As long as your house is protected by an exemption, and you stay current on any and all mortgage payments, you will be able to keep your house in a bankruptcy. The Arizona exemptions apply to your case if you’ve lived in Arizona continuously for two years prior to filing. Under the Arizona homestead exemption, the house you live in is exempt up to $150,000 in equity, or a maximum of $150,000 in fair market value when owned free and clear of mortgage liens. Married couples share the $150,000 exemption and do not receive $150,000 each.
I will lose my car if I file bankruptcy.
As long as your car is protected by an exemption, and you stay current on any auto loans and/or title loans secured by the vehicle, you will be able to keep your car in a bankruptcy.
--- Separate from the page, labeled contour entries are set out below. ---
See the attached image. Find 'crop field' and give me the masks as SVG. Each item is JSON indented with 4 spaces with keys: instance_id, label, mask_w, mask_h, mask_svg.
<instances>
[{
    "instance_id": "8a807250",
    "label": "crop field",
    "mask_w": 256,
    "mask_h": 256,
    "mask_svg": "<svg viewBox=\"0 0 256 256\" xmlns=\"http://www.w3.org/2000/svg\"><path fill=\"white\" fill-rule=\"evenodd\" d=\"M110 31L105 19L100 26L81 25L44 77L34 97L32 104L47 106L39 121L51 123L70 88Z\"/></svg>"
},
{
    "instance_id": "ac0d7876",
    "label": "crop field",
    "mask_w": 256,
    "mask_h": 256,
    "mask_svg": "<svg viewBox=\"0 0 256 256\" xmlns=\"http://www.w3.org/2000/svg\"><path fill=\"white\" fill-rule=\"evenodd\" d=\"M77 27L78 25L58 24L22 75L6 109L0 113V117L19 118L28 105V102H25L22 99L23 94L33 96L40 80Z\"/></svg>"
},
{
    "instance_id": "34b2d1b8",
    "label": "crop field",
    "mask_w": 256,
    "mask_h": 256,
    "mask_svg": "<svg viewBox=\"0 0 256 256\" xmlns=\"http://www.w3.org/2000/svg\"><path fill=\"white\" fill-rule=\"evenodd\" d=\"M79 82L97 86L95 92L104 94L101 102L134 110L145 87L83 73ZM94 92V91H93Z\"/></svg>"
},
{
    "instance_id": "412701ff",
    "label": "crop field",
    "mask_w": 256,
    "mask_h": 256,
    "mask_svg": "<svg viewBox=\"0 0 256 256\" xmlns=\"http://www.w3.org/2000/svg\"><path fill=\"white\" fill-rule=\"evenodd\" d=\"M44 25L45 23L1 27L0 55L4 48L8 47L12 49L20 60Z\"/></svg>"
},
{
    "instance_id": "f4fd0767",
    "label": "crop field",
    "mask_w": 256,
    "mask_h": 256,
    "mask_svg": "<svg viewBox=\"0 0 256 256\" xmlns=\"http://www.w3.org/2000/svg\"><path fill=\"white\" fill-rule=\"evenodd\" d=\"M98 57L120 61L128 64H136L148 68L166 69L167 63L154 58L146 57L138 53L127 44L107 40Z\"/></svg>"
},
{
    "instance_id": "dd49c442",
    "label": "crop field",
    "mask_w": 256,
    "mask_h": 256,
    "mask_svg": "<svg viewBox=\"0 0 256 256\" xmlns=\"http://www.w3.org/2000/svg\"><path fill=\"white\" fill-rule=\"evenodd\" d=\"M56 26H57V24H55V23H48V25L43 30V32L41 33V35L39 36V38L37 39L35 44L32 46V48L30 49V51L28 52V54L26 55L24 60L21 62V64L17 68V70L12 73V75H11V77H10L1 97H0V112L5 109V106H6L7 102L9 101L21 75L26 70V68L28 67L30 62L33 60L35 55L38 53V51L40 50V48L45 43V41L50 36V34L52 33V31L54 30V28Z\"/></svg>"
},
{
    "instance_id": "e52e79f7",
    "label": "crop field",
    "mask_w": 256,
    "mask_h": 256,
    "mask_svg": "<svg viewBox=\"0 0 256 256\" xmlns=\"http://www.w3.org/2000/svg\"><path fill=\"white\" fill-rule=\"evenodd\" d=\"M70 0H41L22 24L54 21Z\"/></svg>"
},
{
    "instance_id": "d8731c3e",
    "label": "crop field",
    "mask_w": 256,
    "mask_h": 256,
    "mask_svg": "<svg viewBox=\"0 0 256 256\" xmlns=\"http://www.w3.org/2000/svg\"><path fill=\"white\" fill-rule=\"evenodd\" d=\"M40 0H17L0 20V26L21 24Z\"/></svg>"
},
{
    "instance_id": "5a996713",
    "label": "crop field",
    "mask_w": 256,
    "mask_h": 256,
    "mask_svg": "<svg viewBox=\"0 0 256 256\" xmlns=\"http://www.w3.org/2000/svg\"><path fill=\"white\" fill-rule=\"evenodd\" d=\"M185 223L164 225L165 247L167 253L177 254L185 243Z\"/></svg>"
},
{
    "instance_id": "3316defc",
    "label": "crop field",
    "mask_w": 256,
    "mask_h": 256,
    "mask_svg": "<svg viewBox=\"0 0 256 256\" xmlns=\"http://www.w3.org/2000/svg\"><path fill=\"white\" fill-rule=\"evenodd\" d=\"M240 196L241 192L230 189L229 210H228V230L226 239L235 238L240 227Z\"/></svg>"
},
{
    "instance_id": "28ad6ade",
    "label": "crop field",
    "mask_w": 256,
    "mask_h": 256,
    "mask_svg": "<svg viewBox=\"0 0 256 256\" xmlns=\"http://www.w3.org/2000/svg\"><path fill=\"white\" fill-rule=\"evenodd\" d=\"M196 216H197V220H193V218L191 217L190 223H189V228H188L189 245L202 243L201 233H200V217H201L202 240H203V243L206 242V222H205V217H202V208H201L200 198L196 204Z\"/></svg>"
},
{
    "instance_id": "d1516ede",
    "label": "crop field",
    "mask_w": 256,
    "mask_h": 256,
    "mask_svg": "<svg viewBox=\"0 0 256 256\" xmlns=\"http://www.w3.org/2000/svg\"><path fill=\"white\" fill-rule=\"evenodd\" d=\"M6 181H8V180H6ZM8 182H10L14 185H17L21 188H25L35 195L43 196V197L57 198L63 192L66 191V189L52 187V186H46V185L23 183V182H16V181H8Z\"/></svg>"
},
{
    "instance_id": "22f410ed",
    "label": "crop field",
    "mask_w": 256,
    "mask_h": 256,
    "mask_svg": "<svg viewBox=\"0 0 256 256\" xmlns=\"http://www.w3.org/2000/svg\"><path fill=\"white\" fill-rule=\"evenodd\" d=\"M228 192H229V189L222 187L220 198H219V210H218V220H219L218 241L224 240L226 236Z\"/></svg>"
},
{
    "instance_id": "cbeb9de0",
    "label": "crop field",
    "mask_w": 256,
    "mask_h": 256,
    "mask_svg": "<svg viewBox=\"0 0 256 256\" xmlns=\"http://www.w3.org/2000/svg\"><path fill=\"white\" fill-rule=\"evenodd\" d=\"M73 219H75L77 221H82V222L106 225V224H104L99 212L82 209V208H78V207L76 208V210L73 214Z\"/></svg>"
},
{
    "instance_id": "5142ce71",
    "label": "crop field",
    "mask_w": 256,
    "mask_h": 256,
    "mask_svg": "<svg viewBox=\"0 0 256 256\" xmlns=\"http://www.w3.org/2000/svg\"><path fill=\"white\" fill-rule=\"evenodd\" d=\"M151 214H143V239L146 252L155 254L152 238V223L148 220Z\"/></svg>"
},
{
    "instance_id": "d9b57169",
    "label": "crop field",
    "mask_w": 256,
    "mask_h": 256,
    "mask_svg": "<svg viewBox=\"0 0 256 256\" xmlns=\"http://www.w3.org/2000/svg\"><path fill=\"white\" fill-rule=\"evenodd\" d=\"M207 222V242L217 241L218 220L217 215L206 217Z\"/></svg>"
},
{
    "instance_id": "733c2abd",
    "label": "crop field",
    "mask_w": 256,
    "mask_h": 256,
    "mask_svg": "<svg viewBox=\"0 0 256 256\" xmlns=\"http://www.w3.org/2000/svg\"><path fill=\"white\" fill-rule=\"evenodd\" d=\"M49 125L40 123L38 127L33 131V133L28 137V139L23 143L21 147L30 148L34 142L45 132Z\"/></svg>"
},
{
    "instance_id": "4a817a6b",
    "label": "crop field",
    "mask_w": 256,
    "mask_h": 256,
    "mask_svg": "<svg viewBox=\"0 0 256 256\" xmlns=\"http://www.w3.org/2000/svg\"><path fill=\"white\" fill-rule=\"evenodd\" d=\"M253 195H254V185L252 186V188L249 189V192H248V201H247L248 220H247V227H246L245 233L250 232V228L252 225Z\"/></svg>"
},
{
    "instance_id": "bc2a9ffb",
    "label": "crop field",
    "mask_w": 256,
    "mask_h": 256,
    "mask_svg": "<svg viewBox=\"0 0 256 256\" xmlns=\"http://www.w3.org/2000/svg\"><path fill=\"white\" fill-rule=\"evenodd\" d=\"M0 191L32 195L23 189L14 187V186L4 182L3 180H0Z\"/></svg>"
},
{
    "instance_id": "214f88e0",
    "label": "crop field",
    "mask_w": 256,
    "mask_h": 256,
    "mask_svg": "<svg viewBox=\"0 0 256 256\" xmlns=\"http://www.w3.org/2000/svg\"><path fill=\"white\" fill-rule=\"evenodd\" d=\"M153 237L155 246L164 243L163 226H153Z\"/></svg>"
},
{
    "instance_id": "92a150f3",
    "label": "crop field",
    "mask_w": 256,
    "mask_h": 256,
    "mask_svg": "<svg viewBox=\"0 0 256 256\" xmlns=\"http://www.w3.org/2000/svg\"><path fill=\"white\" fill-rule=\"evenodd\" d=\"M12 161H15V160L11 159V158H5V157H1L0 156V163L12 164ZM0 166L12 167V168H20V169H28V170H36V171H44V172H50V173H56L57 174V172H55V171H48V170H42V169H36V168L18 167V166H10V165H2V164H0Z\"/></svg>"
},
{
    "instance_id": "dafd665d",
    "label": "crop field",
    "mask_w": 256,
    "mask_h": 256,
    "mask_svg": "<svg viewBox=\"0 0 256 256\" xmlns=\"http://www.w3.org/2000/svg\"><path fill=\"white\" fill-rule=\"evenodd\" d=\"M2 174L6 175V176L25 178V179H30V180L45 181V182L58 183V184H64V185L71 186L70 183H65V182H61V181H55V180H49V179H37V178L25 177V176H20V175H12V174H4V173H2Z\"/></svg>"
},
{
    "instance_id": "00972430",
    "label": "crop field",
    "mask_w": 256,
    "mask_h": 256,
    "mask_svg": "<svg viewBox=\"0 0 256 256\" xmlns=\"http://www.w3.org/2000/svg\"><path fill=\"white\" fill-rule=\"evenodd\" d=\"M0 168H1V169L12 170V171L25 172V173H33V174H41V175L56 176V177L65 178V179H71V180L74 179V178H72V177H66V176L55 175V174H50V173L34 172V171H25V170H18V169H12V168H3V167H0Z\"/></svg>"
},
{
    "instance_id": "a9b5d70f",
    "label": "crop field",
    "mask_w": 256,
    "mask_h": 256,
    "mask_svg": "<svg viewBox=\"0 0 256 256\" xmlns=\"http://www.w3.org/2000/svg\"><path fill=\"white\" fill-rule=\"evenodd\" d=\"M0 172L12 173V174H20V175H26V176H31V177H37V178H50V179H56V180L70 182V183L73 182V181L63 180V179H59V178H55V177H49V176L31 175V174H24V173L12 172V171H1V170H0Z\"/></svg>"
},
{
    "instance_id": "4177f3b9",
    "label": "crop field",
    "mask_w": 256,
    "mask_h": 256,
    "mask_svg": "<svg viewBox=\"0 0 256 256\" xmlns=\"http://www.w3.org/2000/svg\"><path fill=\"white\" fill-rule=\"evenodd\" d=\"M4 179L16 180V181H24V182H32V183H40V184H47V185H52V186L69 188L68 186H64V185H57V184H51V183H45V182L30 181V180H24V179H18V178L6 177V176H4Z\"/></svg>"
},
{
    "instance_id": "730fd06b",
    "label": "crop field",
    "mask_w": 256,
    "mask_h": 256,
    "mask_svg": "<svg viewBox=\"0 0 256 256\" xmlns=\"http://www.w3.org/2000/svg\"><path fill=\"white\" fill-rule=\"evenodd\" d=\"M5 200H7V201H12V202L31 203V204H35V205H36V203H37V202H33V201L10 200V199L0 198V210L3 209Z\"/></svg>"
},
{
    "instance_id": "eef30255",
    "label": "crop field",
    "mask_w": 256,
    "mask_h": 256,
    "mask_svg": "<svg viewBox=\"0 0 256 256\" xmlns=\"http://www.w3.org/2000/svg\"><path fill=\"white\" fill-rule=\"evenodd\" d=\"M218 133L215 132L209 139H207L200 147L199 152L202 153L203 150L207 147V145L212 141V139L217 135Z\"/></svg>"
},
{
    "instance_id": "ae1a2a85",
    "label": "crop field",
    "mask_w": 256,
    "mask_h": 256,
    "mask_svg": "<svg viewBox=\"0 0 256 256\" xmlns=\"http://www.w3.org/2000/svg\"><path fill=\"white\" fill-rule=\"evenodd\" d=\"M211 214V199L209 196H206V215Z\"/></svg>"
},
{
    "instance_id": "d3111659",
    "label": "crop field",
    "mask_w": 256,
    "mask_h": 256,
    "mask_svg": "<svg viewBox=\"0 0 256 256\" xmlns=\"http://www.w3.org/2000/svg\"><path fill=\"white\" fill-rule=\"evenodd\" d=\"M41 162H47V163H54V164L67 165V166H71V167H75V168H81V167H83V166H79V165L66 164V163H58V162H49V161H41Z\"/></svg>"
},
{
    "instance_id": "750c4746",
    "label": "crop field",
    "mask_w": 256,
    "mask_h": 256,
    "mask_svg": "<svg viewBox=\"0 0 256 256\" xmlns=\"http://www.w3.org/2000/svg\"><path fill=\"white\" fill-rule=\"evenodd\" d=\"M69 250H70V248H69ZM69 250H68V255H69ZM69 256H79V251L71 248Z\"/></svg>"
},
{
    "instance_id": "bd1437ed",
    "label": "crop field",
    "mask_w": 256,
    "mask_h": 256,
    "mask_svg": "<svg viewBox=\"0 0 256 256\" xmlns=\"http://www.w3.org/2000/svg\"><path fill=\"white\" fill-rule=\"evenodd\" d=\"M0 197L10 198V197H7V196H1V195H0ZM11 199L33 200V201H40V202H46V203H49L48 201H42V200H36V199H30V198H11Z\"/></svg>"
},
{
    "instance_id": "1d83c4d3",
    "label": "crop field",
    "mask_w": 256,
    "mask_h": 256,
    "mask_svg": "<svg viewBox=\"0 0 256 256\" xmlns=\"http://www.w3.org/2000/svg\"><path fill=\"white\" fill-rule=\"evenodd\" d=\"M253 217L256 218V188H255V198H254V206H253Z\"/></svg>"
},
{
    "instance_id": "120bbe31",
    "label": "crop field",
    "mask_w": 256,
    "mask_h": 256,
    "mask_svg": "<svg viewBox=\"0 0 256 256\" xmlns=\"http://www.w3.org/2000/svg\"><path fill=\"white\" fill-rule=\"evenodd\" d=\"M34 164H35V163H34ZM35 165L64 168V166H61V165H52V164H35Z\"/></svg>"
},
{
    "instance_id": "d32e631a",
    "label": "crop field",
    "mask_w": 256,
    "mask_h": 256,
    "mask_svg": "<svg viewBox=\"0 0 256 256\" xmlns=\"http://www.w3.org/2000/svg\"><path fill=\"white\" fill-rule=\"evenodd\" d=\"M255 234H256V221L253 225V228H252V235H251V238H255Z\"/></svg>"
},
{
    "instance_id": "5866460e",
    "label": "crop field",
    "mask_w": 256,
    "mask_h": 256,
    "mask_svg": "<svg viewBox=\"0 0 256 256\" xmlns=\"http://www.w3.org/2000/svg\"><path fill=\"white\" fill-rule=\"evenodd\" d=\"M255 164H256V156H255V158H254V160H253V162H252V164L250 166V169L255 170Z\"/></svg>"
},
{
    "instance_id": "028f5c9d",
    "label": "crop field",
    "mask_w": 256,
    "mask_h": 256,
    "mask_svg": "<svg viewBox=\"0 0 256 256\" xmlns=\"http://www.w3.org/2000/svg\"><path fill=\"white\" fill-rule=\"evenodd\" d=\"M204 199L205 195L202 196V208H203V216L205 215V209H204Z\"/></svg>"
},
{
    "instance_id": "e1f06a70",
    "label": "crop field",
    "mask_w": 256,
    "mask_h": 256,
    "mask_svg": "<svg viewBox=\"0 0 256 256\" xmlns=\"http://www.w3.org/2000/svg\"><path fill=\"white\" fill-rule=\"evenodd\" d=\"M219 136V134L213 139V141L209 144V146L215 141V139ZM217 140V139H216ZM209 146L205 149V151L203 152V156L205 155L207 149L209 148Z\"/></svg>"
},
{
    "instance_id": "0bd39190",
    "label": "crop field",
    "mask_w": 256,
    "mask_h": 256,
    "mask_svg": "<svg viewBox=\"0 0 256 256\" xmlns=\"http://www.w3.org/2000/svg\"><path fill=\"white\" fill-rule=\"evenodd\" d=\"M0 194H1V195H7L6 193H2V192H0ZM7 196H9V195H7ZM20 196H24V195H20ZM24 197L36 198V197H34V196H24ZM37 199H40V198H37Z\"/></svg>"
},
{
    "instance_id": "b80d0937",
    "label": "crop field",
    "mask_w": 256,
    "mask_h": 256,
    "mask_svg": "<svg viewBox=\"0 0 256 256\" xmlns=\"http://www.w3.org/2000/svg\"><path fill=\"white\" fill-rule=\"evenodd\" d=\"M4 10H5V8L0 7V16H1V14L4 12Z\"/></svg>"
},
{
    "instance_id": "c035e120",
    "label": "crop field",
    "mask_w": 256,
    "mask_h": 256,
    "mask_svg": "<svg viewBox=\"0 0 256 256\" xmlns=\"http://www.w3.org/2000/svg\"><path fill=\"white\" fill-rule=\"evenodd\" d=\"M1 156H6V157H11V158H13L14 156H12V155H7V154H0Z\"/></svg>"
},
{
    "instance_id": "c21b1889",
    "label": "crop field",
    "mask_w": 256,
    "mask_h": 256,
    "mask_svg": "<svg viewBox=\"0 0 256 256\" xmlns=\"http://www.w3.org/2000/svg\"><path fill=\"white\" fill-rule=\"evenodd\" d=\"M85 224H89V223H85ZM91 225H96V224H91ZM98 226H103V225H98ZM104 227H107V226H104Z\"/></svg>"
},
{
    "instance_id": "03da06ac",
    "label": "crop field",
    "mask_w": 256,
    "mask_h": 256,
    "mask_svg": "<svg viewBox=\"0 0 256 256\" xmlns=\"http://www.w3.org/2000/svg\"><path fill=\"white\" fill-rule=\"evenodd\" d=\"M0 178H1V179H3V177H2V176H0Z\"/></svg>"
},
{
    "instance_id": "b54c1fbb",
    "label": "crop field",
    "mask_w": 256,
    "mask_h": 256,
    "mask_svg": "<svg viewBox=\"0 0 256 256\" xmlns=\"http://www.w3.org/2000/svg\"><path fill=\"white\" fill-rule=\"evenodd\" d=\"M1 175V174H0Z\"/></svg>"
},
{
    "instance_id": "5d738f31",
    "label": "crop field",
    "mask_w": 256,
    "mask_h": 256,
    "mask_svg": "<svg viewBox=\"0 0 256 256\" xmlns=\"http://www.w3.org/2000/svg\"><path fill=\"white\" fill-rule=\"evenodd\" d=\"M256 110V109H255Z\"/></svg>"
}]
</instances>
Assuming the Arizona exemptions apply to your case, you may protect up to $6,000 in equity in a motor vehicle, or fair market value if owned free and clear, and $12,000 if you’re disabled (license plate or placard required). When married, each spouse receives an exemption, and therefore a couple with Arizona exemptions can protect two vehicles with no more than $6,000 in equity a piece, or a single vehicle with a maximum of $12,000 in equity (if owned free and clear, these amounts are based on the fair market value). These exemption figures are doubled for each disabled spouse. Fair market value is generally determined by the kbb.com (www.kbb.com) private party valuation.
Filing bankruptcy makes me a bad person.
The concept of bankruptcy discharge—receiving a periodic release from debt—can be traced back to the Hebrew Scriptures. There are an endless number of life events that can lead to filing bankruptcy. Whether it’s illness, job loss, injury, divorce, a death, business failure, addiction issues, or human error, everyone deserves a fresh start. Let’s face it, in the current climate of massive student loan debt, expensive health care and child care, and relatively low wages combined with a high cost of living, it’s tough to make ends meet. Most of us are familiar with President Trump’s business bankruptcies, but here are some bankruptcy filers that may surprise you: Abraham Lincoln, Ulysses S. Grant, Walt Disney, Henry Ford, Mark Twain, Oscar Wilde, Francis Ford Coppola, Burt Reynolds, Cindy Lauper, Meatloaf, Mick Fleetwood, Mike Tyson, and Dave Ramsey…the list goes on and on. Hard times can fall on anyone, even those of us who experience great financial success. Bankruptcy exists to help you get past the bad breaks and move on with your life.